▶ [Study text]

"""

Photo Courtesy: FINA
By Erin Keaveny, Swimming World Contributor.
Athletes who learn to be competitive at a young age can often conflate their identity, or their worth with their performance. For divers, that means a score, and the pressures of a judged sport.
Performance is measured in a number with innumerable variables.
To start, meets can be generally high scoring or low scoring meets. If its a multi-day meet, it can vary day to day.
When coaches are judging, its almost impossible for them to be unbiased. While its easy to assume coaches would overscore their divers, that’s not always true. A diver could get underscored by their own coach, because they’ve seen them do the dive better many times before.
Then, there’s always going to be an aesthetic bias. Some divers have a certain look, or technique, or something about them that the judges might just like better one day.
While judges claim to be unbiased, the human aspect of judging is naturally biased, and variable, and that’s ok.
But, when athletes try and measure their performances with a subjective and naturally biased score, there are bound to be psychological repercussions.
In order to combat any negative health effects, it’s important to first understand a little of the psychology behind this.
Dr. Eva V. Monsma, Ph.D., a professor in the department of Physical Education at the University of South Carolina and a Certified Mental Trainer with Mental Training Inc., is an expert in developmental sport psychology.
Dr. Monsma places diving, and other judged sports, into the aesthetic sports category. These are sports where success is based on evaluation of body form and shape, sport specific demands call for a lean physique, and uniforms are typically form fitting and revealing.
Elite athletes in aesthetic sports like diving are often late biological maturers. Late maturers tend to have leaner physiques, and longer limbs because their growth plates are open longer.
This is a major difference between swimmers and divers, according to Dr. Monsma. Female swimmers, who tend to be early or average maturers, are nationally between 50th and 90th percentile for height and 50th to 75th percentile for weight, while divers tend to be under 50th percentile for both height and weight.
This study puts a general perception into numbers, that divers are little and lean.
This idea of what a diver is “supposed to” look like is not always the reality. Pressure to look a certain way for judges and overall performance can lead to issues with body image.
Body image dissatisfaction and body image distortion are both more consistent in women, who generally want to be smaller, and perceive themselves as bigger than they are. In men, it is much more variable based on sport and position. Plus, regardless of gender and sport, body image satisfaction is, on average, higher among athletes than non-athletes.
These body image issues are linked to social physique anxiety, or anxiety about presenting yourself in front of others, a predictor for eating disorders and depression.
According to Dr. Monsma, female athletes in aesthetic sports are generally more likely to have lower self-esteem, weight concerns, eating disorders, and depression. Further, their body dissatisfaction is greater when they are in their uniforms than their normal clothes.
Dr. Monsma has found that the risk for body image issues, social physique anxiety, disordered eating and depression is also linked to the perception of coaches, parents and teammates.
It seems like diving meets could create the perfect storm here. There are people watching in the stands, judges giving you a score on how you look, competing in a revealing swim suit, and potentially comparing yourself to other divers.
The solution? Education and encouragement.
According to Dr. Monsma there are a few ways that can help combat the potentially negative effects of a sport like diving.

"""

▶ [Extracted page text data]

"""

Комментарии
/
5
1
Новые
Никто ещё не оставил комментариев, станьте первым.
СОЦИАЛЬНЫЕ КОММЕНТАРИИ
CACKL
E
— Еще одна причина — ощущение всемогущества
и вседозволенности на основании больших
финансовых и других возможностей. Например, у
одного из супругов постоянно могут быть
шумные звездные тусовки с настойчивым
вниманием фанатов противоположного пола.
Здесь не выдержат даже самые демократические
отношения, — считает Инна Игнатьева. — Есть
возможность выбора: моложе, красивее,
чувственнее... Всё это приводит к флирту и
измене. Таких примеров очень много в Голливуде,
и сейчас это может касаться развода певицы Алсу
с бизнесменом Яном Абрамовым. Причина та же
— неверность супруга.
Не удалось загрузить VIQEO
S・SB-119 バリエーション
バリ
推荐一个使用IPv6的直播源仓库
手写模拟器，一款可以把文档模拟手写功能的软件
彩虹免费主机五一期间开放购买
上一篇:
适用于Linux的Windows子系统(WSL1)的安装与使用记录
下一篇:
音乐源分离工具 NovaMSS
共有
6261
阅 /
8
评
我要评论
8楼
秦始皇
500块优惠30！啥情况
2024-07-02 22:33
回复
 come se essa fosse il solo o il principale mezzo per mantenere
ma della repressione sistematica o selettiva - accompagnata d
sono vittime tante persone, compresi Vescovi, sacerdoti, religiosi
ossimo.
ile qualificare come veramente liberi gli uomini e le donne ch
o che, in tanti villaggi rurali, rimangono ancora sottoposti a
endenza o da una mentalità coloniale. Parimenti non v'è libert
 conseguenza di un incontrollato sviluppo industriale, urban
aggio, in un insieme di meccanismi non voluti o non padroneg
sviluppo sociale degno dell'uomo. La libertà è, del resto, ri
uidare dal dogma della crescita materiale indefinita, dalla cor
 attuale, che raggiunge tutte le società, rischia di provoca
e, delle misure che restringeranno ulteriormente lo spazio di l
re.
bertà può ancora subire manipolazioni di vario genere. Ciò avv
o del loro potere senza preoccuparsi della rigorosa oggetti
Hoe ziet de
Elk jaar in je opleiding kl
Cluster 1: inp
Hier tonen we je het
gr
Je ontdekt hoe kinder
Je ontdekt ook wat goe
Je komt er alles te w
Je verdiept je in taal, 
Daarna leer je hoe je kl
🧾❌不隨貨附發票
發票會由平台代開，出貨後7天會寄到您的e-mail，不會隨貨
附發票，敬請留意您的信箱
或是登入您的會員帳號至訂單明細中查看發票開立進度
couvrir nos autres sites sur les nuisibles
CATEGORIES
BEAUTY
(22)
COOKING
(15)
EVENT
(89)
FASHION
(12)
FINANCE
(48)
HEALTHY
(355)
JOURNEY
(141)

"""

▶ [Task objective] In the article on diving and body image, where is Dr. Eva V. Monsma a professor? The records are not needed here.

▶ [Written answer] She is a professor in the department of Physical Education at the University of South Carolina.